Here's a method for 'squeezing' filenames that contain duplicate runs of characters; the results are similar as to when doing a 'tr -s'. For example, suppose you have a directory full of files named like this:
LOG_FILE___STATUS1__0001.TXT
and would like to eliminate the multiple underscore characters so that the files are named this way instead:
LOG_FILE_STATUS1_0001.TXT
A fairly quick way to do this is from the shell. Open a terminal and go to the directory that contains your files, then use:
find . -type f -name '*__*' | awk -F\? '{ s=$1 ; gsub \
( "_+","_",s ) ; print "echo n \| mv -i","\""$1"\"","\""s"\""}' \
| /bin/shNOTES:- The command is shown on three lines with continuation marks; if you have any trouble with it, copy and paste it one piece at a time onto one row.

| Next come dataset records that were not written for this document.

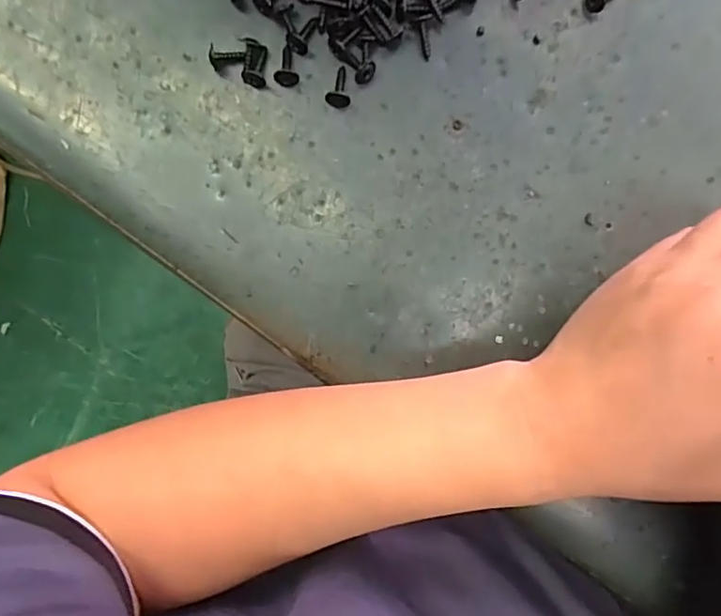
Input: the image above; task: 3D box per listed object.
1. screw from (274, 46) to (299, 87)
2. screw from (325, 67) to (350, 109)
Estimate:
[{"bbox_3d":[-0.038,-0.127,0.305,0.012,0.008,0.020,4,80,2],"label":"screw"},{"bbox_3d":[-0.011,-0.116,0.305,0.012,0.009,0.021,8,75,2],"label":"screw"}]

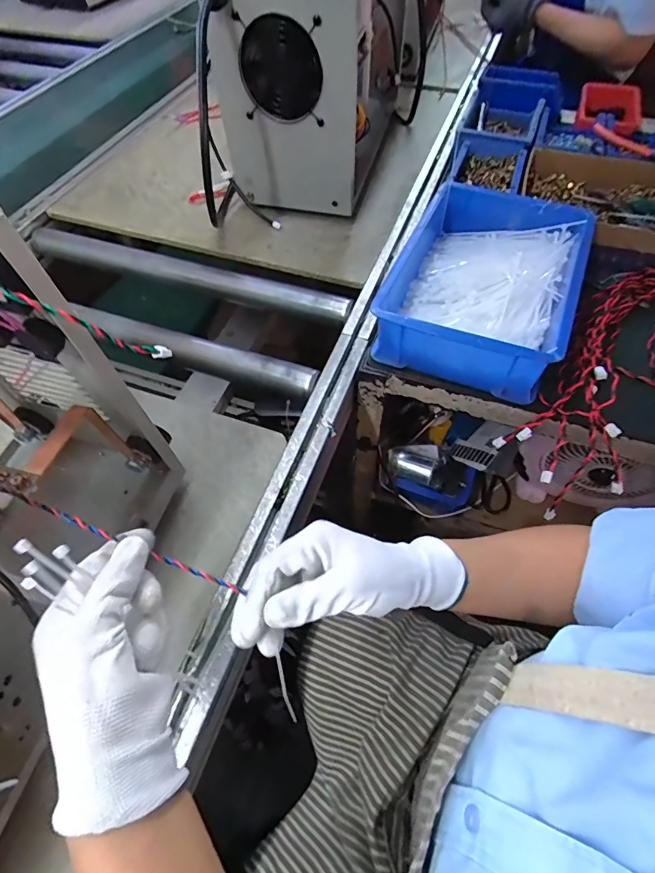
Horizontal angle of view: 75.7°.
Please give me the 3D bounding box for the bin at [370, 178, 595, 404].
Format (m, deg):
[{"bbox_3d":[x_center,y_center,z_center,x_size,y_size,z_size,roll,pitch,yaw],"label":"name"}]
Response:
[{"bbox_3d":[0.200,-0.196,0.547,0.208,0.096,0.305,21,61,13],"label":"bin"}]

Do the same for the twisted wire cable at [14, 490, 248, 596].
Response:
[{"bbox_3d":[-0.133,0.073,0.283,0.163,0.005,0.005,24,62,-1],"label":"twisted wire cable"}]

- I prefer to use 'find' to generate file lists instead of 'ls' because you have greater control over what gets matched. In this case, we want the names of files only, not subdirectories, etc.
- The 'echo n | mv -i' section ensures that this command will safely fail when attempting to rename/overwrite an existing file with the same name.
- All the ugliness with the escaped quotation marks (\""$1"\"",etc) and the '-F?' option is to handle filenames with spaces in them.
- If you want to see test the results first (without actually renaming the files), leave off the trailing '| /bin/sh'
- sed experts: I tried to do this with sed but couldn't. You're welcomed to prove me wrong.